Sunday, July 7, 2019

Nokia privateer Conversant keeps on losing: UK court declares patent invalid due to added matter

Conversant, a privateer asserting former Nokia patents against different industry players (though Nokia denies any economic interest or revenue share in Conversant), has suffered some significant setbacks lately in France (against LG) and the United States (against Apple). On Thursday (Independence Day), it also lost a UK case (this post continues below the document):

19-07-04 Conversant v Huawe... by on Scribd

Justice Richard Arnold of the England & Wales High Court (EWHC)--see this post on a panel speech he gave in Munich a few months ago--has ruled that EP1797659 on a "slow Mac-E for autonomous transmission in High Speed Uplink Packet Access (HSUPA) along with service[-]specific transmission time control" is invalid due to added matter. HSUPA is a 3G protocol. Huawei's primary invalidity contention was that the claims of the '659 patent were amended pre-grant so as to read onto a particular technology in HSUPA called Uplink DRX (DRX = discontinuous reception) by adding matter into the claim beyond the content of the application as filed. Under Art. 123(2) of the European Patent Convention, such additions are not allowed, and patent claims containing such added matter are invalid.

According to the judgment, Huawei "dispute[d] essentiality, and hence infringement, and counterclaim[ed] for revocation on the grounds of added matter, obviousness and insufficiency." With the added-matter allegation having been found to be meritorious, it's game over for this Conversant patent in this UK court.

In an attempt to piggyback on that terrible Unwired Planet precedent (which Justice Birss, not the far more balanced Justice Arnold, is responsible for), which the Supreme Court of the UK agreed to hear, Conversant is seeking a global FRAND rate determination against Huawei in the UK. But apart from whether the related appeal (which Justice Arnold was well aware of, but which did not prevent him from holding a purely technical trial last month anyway) will succeed (I hope and believe it will), Conversant needs to prevail on the merits of at least one patent claim in order to have a basis for claiming anything, be the regional scope global, multinational, national, regional, or local.

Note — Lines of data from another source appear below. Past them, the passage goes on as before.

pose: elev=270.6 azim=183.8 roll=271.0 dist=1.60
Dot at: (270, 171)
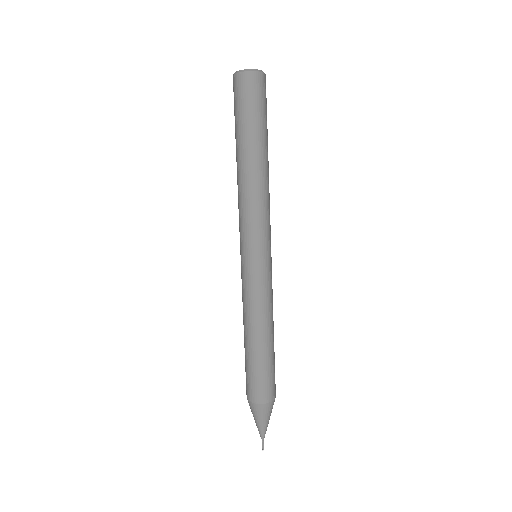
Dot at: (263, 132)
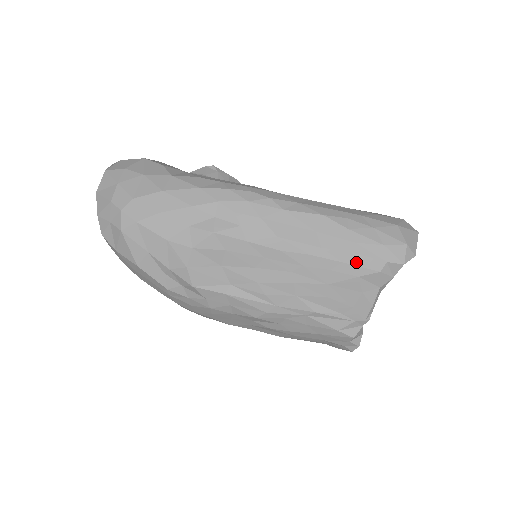
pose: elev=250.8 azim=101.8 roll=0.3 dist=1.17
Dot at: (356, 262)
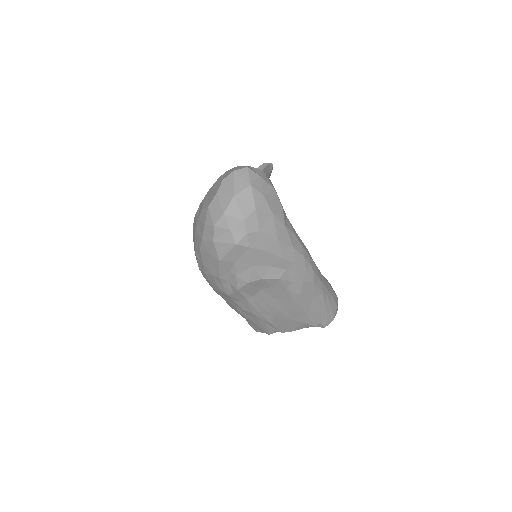
Dot at: (312, 319)
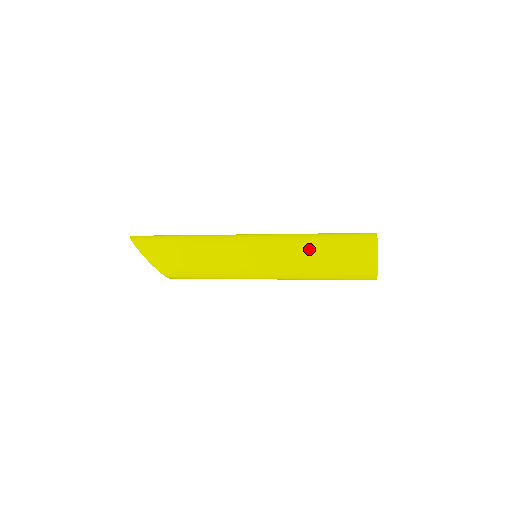
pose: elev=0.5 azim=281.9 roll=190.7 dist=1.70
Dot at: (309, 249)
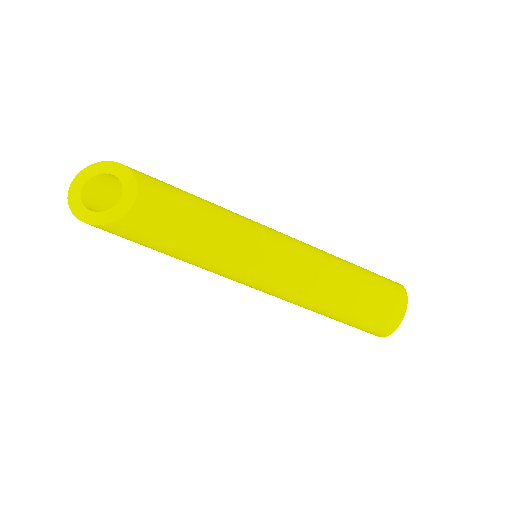
Dot at: occluded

So where does Conversant's overall patent assertion campaign against Huawei stand?

It all stated in July 2017. The original claim form alleged that Huawei was infringing four Conversant patents:

  • EP1031192 on "packet radio telephone services";

  • EP0978210 on "connecting a multimode terminal to the network in a mobile communication system";

  • EP'659, which the judgment shown and discussed above has disposed of; and

  • EP1878177 on a "fixed HS-DSCH or E-DCH allocation for VoIP (or HS-DSCH without HS-SCCH/E-DCH without E-DPCCH)".

The first decision had to be made on Huawei and ZTE's jurisdiction challenge. Justice Henry Carr heard that challenge in early 2018. He held that there was no irreparable harm that Huawei and ZTE would suffer from the denial of a stay, however, provided that Conversant would be precluded, by way of a stipulation, from later claiming that Huawei and ZTE submitted to UK jurisdiction by continuing on the technical side. Conversant agreed, so the case continued.

In April 2018, EP'210 expired, and EP'192 had only six months left. Against that background, Justice Carr scheduled two technical trials: a "Trial A" for EP'177, and a "Trial B," further to which the judgment by Justice Arnold that is shown and discussed above came down.

Back then, Justice Carr already had a certain premonition. He stated that in the event of Conversant losing both of those trials (A and B) over allegedly standard-essential patents that had not yet expired, "then it [would be] very unlikely that a FRAND hearing [would] proceed."

With Conversant having lost Trial B (over EP'659), its fate now depends on Trial A. In fact, Conversant even agreed to delay entry of partial judgment, which means it can't immediately appeal the added-matter ruling.

Trial A was originally going to be about just one patent--EP'177--but Conversant amended that one further and injected two divisionals (EP3267722 and EP3197206) into the Trial A proceedings. In order to do so, Conversant had to bring the UK equivalent of a U.S. motion for leave to amend a complaint, which Justice Birss (who held a case management conference) granted.

An interesting detail regarding the three Trial A patents is that Conversant claims EP'177 and EP'722 are essential to LTE, while EP'206 is allegedly essential to UMTS. Originally, Conversant's UMTS patent in this dispute was EP'659, but that's the one that was just held invalid due to added matter.

Conversant is running out of ammo. Time is not on its side either. How come it doesn't fare better with those former Nokia patents? Maybe Conversant's management and investors simply lacked the knowledge they'd have needed to understand what they were buying. But it's also possible that Nokia itself overrated the relevant portfolio.